Citizens Amend the Constitution

constitutionThere is something I just can’t understand—at all! Yesterday in my blog I gave some little bit of background about our U.S. Constitution. I mentioned that our Constitution has been amended only 17 times since the original Bill of Rights was adopted. Seventeen times since December 15, 1791. That’s more than 225 years.

But two of those amendments came in 1913. What happened in 1913 that allowed those two amendments to be approved? Woodrow Wilson was president and started the “progressive” movement. Which shortly died out for a while, but it’s back now—with a vengeance. Just look, we have our first openly socialist candidate.

Back to those two amendments. Why did it happen? I think those two amendments have done more harm to our country than any others. You may not agree with me, but I’d like you to explain why!

What are those two terrible amendments? you may ask. They are the 16th and 17th Amendments.

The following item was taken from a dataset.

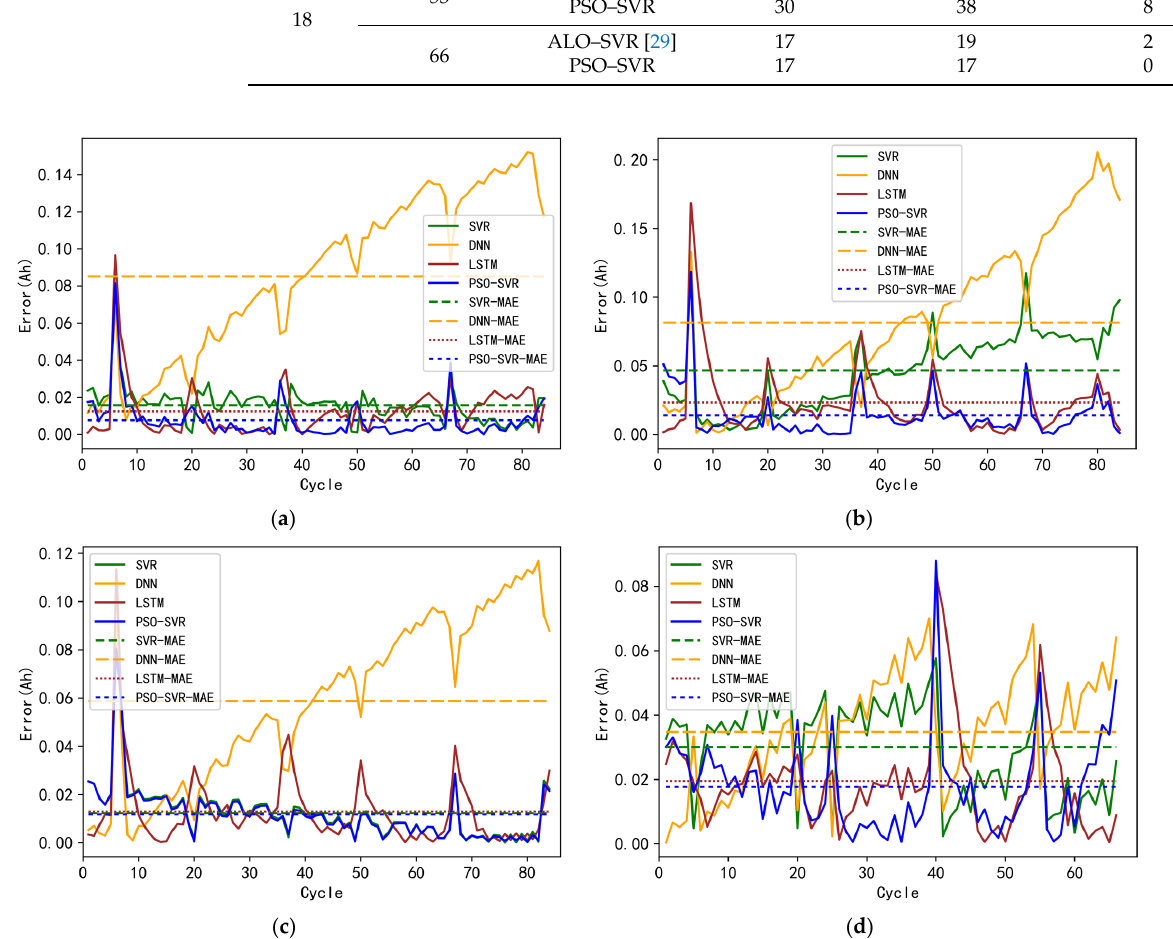
Figure 8. Absolute error and mean absolute error based on SVR, DNN, LSTM and PSO–SVR using the first 40% of the total cycle data for training: ( a ) B5; ( b ) B6; ( c ) B7; ( d ) B18.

Some scholars believe they may not have actually been lawfully passed. But that’s neither here nor there. We have them.

The 16th Amendment allows for direct taxation. Income tax. Before 1913 that was unconstitutional. The oldest and wisest of all the Founding Fathers at the Constitutional Convention was once asked if we should ever allow an income tax to pay for our government. His response was quick: “No, we should never allow an income tax. For an income tax will make liars of the people and a despot of the Government.”

A despot is a tyrant, a dictator, an oppressor, and even a slave driver! Some will ask: “Isn’t that what our government is?” And isn’t that what the taxpayers have become?

How did that ever get past the people? Were they asleep at the wheel? I know the media wasn’t what it is today, but really?

The 17th Amendment is more subtle, but equally as injurious. That’s the Amendment which changed our method of electing Senators, members of Congress, from being elected by the different State Legislatures, to being elected directly by the citizens—just like the Members of the House of Representatives.

Why is that so bad you ask? The Founding Fathers spelled out their reasoning carefully in the “Federalist Papers” which was written by Alexander Hamilton, John Jay, and the Father of the Constitution, James Madison, to explain their rationale.

Basically, the Union was an Agreement between the sovereign States, the original 13 Colonies, and the Federal Government. The Senate was to be elected to represent the various States, yes, the States themselves. The House was to be elected by popular vote, to represent the citizens who voted. There was much debate and consideration given to this particular point. See the Connecticut Compromise.

Under the new system of electing Senators, no one is elected to represent the States. That’s why you see so many sovereign States submitting to the will of the national government.

Just for one example, the States never would have approved of the Affordable Care Act, simply because the Federal bureaucracy can mandate what the States will pay to cover the costs of medical expenses now. The States have no say about it! Well, the Senators could object, but they are no longer seen as representing the States, but just the individuals in their respective States.

Think about it! Those two Amendments should be eliminated.